Material provided
--------
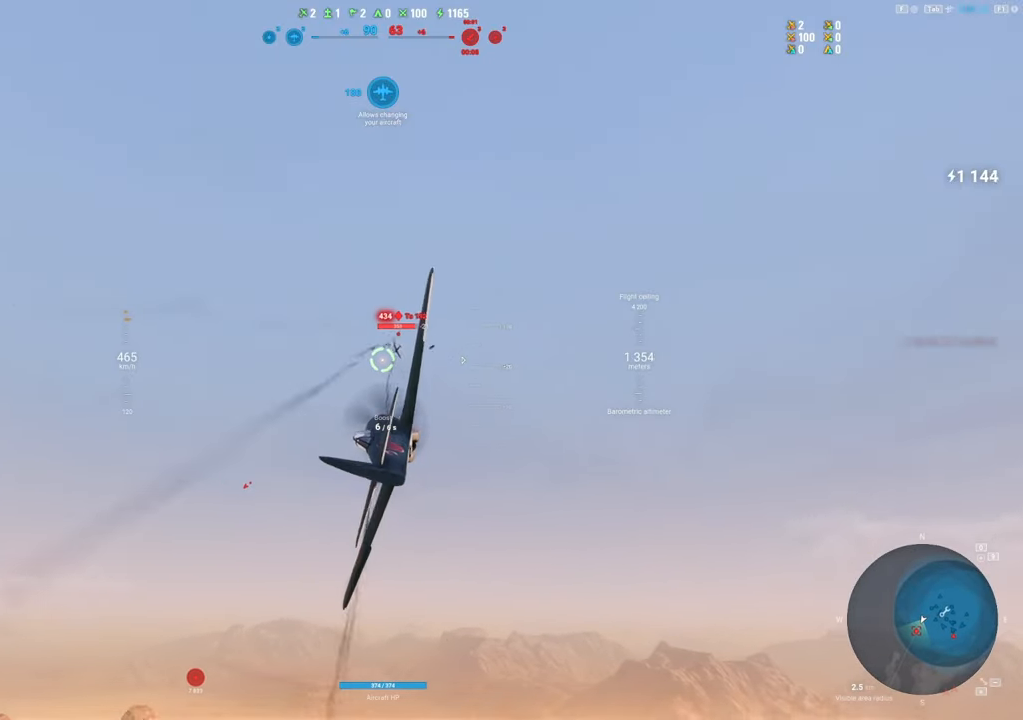
{"keys": ["shift"], "mouse": ["left"], "mouse_move": "down", "events": [[250, "a", "up"], [500, "shift", "down"]]}
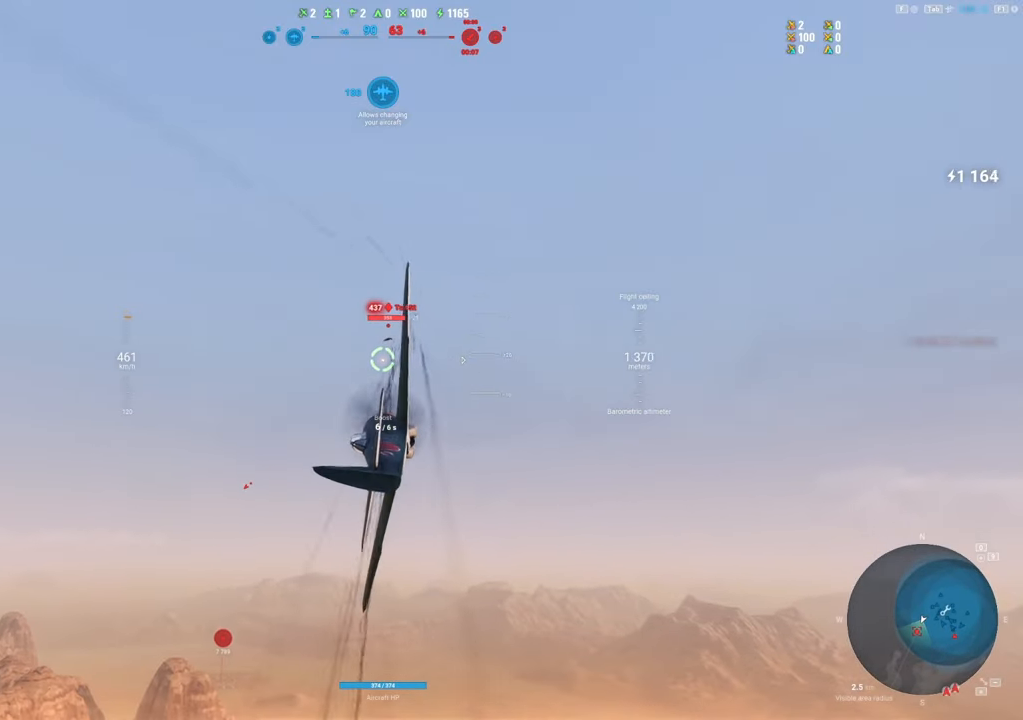
{"keys": [], "mouse": [], "mouse_move": "left", "events": [[33, "shift", "up"], [83, "a", "down"], [266, "a", "up"], [316, "mouse_left", "up"]]}
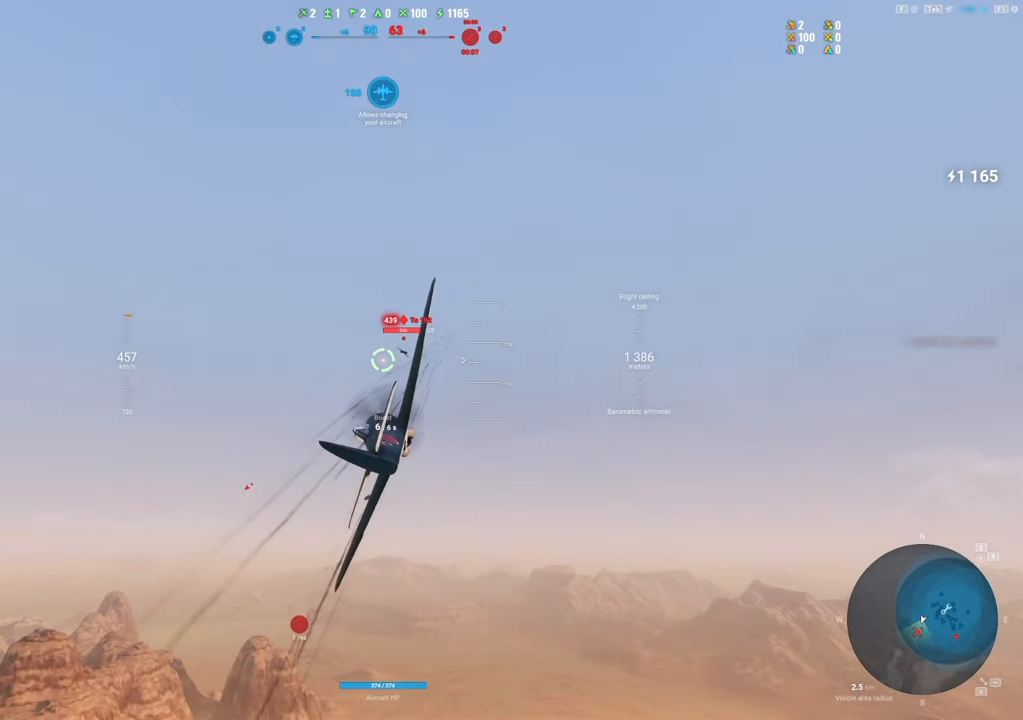
{"keys": ["shift"], "mouse": ["left"], "mouse_move": "still", "events": [[16, "shift", "down"], [100, "mouse_left", "down"]]}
--------
Instructions for the task
Repeat the listing above word for word and leave its images out.

Answer section
{"keys": ["shift"], "mouse": ["left"], "mouse_move": "down", "events": [[250, "a", "up"], [500, "shift", "down"]]}
{"keys": [], "mouse": [], "mouse_move": "left", "events": [[33, "shift", "up"], [83, "a", "down"], [266, "a", "up"], [316, "mouse_left", "up"]]}
{"keys": ["shift"], "mouse": ["left"], "mouse_move": "still", "events": [[16, "shift", "down"], [100, "mouse_left", "down"]]}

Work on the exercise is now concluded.